À sangue-frio

Manifestações em torno da Chacina da Candelária. Foto: Divulgação
Manifestações em torno da Chacina da Candelária. Foto: Divulgação

Raika Julie Moisés

Madrugada de 23 de julho de 1993. A educadora Yvonne Bezerra de Mello, que costumava realizar um trabalho com pessoas em situação de rua no entorno da Candelária, recebe um telefonema de uma criança pedindo socorro. Yvonne foi a primeira a chegar ao local onde dormiam cerca de 70 pessoas e oito tinham sido assassinadas há poucos minutos – seis adolescentes e dois adultos. A Chacina da Candelária acabava de acontecer. “Estava todo mundo muito assustado sem saber o que fazer. Chamei a polícia e fiquei no local até às seis da manhã, quando chegou o primeiro rabecão para remover os corpos”, conta ela.

O crime, cometido por policiais, é o segundo na seqüência de quatro chacinas que marcaram a história do Rio de Janeiro: Acarai (26/07/1990); Candelária, que completa 18 anos no sábado (23); Vigário Geral (29/08/1993) e Baixada (31/03/2005). Além de terem em comum a violação do direito à vida e a grande repercussão nacional e internacional, em todos estes massacres houve participação direta ou indireta de policiais. A maioria das vítimas era jovem, de origem pobre, morador de favela ou periferia.

Para o professor da Universidade Estadual do Rio de Janeiro, Ignácio Cano, estas semelhanças não são meras coincidências. “Fatores como local de moradia, realidade social e cor, muitas vezes, são determinantes para a violência letal, seja ela policial ou não. Os espaços populares, bem como os moradores destes locais, são as maiores vítimas”, explica.

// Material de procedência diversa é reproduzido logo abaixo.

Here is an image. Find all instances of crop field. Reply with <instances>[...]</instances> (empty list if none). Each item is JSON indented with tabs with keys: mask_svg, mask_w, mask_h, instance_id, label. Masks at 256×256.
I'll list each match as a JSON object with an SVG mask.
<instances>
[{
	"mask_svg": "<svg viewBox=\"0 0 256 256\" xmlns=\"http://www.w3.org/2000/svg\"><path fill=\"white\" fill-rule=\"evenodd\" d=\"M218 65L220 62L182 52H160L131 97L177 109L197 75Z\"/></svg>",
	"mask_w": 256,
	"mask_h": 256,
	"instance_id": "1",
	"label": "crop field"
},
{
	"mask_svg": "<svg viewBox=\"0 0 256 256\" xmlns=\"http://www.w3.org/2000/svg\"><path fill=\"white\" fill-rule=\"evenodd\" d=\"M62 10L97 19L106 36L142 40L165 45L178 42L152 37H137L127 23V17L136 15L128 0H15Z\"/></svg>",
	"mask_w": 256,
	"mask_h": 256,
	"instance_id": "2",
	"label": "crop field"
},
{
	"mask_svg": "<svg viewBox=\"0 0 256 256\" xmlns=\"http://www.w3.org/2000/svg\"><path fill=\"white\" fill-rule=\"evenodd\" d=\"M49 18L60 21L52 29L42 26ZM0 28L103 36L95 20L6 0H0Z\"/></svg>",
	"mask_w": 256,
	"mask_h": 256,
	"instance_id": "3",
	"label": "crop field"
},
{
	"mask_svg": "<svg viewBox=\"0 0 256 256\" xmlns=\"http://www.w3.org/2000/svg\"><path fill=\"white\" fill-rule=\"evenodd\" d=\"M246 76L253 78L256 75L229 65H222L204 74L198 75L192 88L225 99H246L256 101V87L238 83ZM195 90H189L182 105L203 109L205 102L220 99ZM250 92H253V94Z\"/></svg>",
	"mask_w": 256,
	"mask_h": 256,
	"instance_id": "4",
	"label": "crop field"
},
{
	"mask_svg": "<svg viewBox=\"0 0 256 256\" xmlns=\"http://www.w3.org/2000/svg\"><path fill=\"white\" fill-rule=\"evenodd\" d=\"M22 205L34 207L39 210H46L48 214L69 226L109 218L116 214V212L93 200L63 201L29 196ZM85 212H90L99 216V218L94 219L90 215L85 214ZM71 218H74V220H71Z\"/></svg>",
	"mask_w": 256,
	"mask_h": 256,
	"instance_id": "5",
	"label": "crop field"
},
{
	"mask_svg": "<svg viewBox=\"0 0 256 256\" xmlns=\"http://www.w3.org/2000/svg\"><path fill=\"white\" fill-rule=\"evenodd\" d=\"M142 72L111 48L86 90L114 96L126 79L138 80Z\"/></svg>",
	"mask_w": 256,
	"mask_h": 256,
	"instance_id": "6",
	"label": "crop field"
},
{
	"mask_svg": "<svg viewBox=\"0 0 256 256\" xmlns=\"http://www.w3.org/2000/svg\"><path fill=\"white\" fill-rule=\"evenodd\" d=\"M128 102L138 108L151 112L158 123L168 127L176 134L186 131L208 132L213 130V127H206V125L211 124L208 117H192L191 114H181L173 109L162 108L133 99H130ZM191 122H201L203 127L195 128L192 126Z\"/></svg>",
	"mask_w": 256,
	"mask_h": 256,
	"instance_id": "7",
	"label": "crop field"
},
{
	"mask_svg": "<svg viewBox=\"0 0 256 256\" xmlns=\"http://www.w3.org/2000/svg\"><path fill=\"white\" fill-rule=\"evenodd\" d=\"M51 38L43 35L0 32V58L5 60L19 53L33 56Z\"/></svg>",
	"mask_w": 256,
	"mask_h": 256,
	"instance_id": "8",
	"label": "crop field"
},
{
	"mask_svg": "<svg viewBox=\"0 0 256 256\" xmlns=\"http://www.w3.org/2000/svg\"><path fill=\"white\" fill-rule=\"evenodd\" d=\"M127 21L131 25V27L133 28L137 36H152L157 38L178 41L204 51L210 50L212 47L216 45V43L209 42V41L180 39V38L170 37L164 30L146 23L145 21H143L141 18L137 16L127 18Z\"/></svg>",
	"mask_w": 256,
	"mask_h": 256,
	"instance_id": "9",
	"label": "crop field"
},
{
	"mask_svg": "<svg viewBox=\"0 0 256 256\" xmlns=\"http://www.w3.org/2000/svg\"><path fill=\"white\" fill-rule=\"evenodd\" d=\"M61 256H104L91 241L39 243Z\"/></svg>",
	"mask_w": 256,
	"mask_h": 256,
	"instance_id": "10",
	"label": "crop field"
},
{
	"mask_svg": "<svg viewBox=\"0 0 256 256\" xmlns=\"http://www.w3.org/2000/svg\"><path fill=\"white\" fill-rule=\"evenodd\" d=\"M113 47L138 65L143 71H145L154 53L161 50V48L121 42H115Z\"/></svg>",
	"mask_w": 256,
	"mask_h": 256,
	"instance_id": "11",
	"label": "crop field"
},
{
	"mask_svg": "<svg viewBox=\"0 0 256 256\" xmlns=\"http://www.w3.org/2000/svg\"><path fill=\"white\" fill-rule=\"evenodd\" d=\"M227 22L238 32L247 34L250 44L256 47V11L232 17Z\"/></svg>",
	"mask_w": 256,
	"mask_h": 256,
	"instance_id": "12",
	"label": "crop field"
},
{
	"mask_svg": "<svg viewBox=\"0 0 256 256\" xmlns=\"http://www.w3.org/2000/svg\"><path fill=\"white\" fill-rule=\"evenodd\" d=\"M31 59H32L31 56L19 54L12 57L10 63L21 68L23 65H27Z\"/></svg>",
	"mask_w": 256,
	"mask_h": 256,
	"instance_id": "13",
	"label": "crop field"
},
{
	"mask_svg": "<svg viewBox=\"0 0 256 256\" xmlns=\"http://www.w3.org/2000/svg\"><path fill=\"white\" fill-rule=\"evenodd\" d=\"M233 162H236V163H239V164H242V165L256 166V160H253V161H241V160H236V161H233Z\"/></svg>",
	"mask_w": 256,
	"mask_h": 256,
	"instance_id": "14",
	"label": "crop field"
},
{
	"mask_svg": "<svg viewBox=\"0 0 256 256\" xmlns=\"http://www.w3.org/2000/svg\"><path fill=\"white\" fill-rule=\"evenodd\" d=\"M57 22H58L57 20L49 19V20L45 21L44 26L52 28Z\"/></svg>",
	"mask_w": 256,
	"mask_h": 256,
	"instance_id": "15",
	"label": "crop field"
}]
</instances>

Perfil das vítimas de homicídios

Nos três crimes ocorridos no início da década de 90, o perfil das vítimas era muito semelhante: jovens, em situação de rua ou moradores de favelas. “Passados quase 20 anos, eu não vejo nenhuma diferença entre as vítimas da Candelária e as possíveis vítimas de hoje. Eram todos pobres, oriundo de espaços onde a violência, seja ela doméstica ou local, é predominante. E que já viviam em pleno abandono: familiar, público e social”, detalha a coordenadora do Projeto Uerê, Yvonne de Melo.

A coordenadora enfatiza que, lamentavelmente, desde a década de 80 o cenário tem se mostrado muito parecido. “Desde 1980 até os dias atuais, eu já estive em 262 funerais de vítimas de homicídio. A maioria não alcançou a maioridade e os que alcançaram, eram sempre muito jovens. Fora os que estão desaparecidos e a família nunca mais teve notícias e, talvez, nunca mais terá”.

Fatores como local de moradia, realidade social e cor, muitas vezes, são determinantes para a violência letal, seja ela policial ou não. Os espaços populares, bem como os moradores destes locais, são as maiores vítimas

Segundo o Mapa da Violência 2011, em 1996, a taxa de homicídios juvenis foi de 41,7 a cada 100 mil. Hoje, com os dados correspondentes a 2008, são 52,9 vítimas. Dez mil a mais. Além disso, em 2008, morreram 103,4% mais jovens negros do que brancos. “Jovens negros e pardos, pobres e moradores de periferias são vítimas em potenciais. Faz parte da lógica excludente e preconceituosa da violência”, completa Cano.

Ele destaca que o Rio de Janeiro, em comparação com São Paulo, por exemplo, tem suas peculiaridades para definir chacina. “Em São Paulo, três ou quatro mortes já podem ser consideradas chacinas. No Rio, muitas vezes, avalia-se quem são as vítimas, o local onde elas foram assassinadas. Por exemplo, leva-se em consideração se o local era dominado por milícias ou pelo tráfico, se as vítimas tinham algum tipo de passagem policial, entre outros fatores”, finaliza.

Raízes históricas e impunidade

Para Ignácio Cano, o fim relativamente recente da ditadura, bem como a incorporação de mecanismo de Direitos Humanos, como, por exemplo, o Estatuto da Criança e Adolescente que recém completava três anos são fatores históricos que devem ser considerados. “Mesmo com o fim da ditadura e o início de um Estado Democrático, no início da década de 90 ainda acontecia uma supervalorização da ditadura por algumas camadas da sociedade. Não se podem desconsiderar estas raízes históricas que estão refletidas na truculência policial e na brutalidade das ações, bem como na impunidade – ainda se imaginava que a polícia mantinha os plenos poderes concedidos nos anos de chumbo”, destaca.